AI-Crafted Questions
Using the summaries as input, I used a Ollama machine learning model to generate tailored questions. This model was trained on a dataset of effective networking questions and industry-specific topics. It could produce a set of 5-10 unique questions for each potential connection, focusing on their specific experiences, industry challenges, and areas of mutual interest.
AI-Assisted Follow-ups
For post-meeting follow-ups, I created a system that combined meeting notes with pre-existing profile information. This hybrid approach used a combination of rule-based templates and a language model to craft personalised follow-up messages. The system could reference specific conversation points, suggest potential collaboration opportunities, and even recommend relevant articles or resources based on the discussion.
Results and Insights:
After implementing this AI-powered networking system over a period of three months, here are the results:
- 50+ people called: The AI-prepared questions led to an average call duration of 45 minutes, significantly longer than my previous average of 20 minutes.

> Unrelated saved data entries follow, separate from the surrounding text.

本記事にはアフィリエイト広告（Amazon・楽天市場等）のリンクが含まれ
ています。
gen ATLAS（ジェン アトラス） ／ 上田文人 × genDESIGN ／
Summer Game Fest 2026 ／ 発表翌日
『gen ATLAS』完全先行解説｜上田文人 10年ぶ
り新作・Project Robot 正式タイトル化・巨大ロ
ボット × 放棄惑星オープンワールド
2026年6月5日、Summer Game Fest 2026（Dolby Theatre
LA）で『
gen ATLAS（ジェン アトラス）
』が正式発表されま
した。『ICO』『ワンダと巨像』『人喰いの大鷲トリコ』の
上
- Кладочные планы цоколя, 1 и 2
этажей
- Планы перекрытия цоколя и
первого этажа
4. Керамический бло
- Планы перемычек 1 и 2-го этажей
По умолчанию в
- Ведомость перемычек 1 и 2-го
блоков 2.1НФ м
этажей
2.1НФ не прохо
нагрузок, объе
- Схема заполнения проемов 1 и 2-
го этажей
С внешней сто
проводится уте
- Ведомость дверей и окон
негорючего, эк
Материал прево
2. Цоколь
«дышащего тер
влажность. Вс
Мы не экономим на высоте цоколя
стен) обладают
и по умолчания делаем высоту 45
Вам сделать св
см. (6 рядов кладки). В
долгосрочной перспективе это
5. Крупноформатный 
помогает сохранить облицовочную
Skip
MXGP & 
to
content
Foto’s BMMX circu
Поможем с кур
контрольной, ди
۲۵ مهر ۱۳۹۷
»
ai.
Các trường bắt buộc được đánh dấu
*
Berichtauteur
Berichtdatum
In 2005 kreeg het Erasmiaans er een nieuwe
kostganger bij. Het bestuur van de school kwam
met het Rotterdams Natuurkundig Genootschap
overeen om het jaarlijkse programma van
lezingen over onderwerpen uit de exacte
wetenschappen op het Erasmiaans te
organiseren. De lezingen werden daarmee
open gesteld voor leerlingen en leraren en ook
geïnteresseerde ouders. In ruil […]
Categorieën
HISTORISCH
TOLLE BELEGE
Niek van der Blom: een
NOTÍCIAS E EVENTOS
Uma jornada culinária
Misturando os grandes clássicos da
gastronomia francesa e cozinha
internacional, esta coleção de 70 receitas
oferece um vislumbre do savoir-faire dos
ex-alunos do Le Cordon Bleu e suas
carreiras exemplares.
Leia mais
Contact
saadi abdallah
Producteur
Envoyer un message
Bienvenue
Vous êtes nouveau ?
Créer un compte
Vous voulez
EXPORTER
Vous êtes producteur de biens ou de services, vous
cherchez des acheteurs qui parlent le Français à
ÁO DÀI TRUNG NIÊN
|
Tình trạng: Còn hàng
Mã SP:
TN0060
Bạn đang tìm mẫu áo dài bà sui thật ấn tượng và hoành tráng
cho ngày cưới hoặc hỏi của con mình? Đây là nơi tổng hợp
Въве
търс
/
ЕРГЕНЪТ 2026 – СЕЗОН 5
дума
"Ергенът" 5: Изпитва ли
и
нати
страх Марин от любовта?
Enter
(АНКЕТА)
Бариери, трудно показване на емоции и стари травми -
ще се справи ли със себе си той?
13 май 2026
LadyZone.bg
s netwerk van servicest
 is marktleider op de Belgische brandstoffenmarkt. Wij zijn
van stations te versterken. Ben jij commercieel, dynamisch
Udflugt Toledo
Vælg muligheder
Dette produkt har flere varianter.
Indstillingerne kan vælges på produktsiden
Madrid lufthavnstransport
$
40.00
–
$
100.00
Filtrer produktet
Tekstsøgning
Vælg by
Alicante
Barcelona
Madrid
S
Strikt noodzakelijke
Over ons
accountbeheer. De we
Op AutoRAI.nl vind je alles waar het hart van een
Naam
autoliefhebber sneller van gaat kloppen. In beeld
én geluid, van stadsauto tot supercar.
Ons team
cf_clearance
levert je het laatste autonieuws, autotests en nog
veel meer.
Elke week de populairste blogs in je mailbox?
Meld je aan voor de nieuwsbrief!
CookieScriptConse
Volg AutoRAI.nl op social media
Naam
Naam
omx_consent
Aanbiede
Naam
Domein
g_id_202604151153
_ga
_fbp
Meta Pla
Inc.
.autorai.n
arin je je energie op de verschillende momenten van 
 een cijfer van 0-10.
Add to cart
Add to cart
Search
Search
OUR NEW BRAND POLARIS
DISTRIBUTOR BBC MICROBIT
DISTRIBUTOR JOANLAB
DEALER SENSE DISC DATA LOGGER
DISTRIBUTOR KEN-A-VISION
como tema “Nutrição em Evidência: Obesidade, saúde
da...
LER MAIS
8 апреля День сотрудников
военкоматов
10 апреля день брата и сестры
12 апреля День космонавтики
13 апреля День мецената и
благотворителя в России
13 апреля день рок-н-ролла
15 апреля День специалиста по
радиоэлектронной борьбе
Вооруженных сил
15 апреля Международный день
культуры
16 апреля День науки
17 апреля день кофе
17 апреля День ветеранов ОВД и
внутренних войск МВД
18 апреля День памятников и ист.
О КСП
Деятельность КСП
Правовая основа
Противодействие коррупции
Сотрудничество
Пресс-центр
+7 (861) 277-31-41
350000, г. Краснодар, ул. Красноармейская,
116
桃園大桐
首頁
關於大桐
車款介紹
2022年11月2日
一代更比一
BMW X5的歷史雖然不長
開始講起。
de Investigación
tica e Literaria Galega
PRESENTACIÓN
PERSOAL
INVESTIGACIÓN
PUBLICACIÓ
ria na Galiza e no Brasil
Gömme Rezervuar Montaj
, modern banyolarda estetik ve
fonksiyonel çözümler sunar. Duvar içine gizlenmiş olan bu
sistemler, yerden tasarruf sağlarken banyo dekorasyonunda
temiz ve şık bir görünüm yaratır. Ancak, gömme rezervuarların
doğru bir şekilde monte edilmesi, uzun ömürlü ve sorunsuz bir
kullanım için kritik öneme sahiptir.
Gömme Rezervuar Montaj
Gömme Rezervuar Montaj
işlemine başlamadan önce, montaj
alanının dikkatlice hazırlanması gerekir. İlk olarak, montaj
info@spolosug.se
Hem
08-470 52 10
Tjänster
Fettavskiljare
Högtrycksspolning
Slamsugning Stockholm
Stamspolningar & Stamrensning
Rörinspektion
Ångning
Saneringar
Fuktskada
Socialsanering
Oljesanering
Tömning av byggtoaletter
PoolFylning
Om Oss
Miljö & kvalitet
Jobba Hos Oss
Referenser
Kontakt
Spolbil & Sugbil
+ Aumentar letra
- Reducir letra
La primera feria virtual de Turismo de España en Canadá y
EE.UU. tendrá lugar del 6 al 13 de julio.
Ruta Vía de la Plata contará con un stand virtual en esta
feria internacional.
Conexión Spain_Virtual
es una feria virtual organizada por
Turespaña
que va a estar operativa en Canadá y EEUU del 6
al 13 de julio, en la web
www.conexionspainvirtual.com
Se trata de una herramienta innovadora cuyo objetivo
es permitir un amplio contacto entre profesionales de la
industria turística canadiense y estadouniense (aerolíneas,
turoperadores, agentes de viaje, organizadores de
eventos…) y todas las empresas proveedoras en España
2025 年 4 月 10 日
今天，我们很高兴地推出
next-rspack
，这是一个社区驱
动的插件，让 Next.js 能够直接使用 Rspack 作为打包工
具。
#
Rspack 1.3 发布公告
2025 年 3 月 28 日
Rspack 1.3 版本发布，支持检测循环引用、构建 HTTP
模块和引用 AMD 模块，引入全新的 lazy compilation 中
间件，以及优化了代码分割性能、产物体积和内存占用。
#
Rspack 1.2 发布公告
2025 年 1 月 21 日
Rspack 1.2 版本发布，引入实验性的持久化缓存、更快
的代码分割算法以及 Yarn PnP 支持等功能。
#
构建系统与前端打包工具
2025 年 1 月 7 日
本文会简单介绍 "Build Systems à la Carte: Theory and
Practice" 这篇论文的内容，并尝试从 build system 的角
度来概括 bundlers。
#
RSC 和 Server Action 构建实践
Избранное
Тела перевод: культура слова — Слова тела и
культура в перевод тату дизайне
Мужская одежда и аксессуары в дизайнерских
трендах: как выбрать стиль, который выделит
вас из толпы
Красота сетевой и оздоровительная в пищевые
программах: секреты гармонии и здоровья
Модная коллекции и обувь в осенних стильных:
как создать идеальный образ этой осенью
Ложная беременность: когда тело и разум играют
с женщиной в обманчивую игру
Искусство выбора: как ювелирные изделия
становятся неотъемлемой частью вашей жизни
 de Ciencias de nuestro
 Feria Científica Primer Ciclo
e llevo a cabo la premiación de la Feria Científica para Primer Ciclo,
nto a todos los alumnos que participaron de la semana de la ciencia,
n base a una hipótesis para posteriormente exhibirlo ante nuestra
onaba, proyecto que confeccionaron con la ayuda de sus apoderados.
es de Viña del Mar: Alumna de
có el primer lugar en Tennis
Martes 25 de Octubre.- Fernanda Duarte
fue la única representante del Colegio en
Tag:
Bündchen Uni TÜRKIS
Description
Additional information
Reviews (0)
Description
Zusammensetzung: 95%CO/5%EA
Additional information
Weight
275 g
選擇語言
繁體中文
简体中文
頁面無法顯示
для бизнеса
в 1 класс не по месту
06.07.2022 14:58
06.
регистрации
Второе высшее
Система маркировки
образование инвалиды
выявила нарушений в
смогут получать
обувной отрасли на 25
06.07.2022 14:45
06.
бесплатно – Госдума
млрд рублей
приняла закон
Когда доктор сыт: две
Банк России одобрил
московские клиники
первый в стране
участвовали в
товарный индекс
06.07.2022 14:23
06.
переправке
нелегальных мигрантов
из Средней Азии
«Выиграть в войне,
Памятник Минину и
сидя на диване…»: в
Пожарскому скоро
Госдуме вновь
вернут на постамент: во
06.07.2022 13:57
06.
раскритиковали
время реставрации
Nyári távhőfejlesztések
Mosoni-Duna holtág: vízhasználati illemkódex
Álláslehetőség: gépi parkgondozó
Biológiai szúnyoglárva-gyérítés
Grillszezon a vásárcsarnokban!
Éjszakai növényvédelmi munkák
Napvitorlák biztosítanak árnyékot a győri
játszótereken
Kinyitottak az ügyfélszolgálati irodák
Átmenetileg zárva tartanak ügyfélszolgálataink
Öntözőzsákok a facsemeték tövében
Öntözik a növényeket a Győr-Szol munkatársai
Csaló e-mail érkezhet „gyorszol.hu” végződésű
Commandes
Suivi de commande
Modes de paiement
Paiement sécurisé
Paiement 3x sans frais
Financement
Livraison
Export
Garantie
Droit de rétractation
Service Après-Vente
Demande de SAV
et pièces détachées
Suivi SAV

- 100+ LinkedIn connection requests sent: With personalised messages based on AI insights, the acceptance rate was 68%, compared to my previous rate of 30% with generic messages.
- 30+ people agreed to catch up: The relevance of the AI-suggested topics resulted in a 60% meeting agreement rate, up from my previous 25%.
- 9 face-to-face meetings: These led to 3 potential job opportunities and 5 introductions to other valuable contacts.
Key learnings:
AI significantly reduced preparation time, allowing me to focus on relationship-building. The quality of conversations improved dramatically with AI-generated insights and questions. Follow-up consistency increased by 90% with the AI-assisted system. The personalised approach led to a 75% increase in reciprocal offers to help or connect.
Applications:
This AI-powered networking system has potential applications beyond individual use. It could be adapted for HR departments to improve candidate engagement, for sales teams to enhance client relationships, or for conference organisers to facilitate more meaningful attendee interactions. The key is to use AI as a tool to augment human interaction, not replace it, fostering deeper, more genuine professional connections in our increasingly digital world.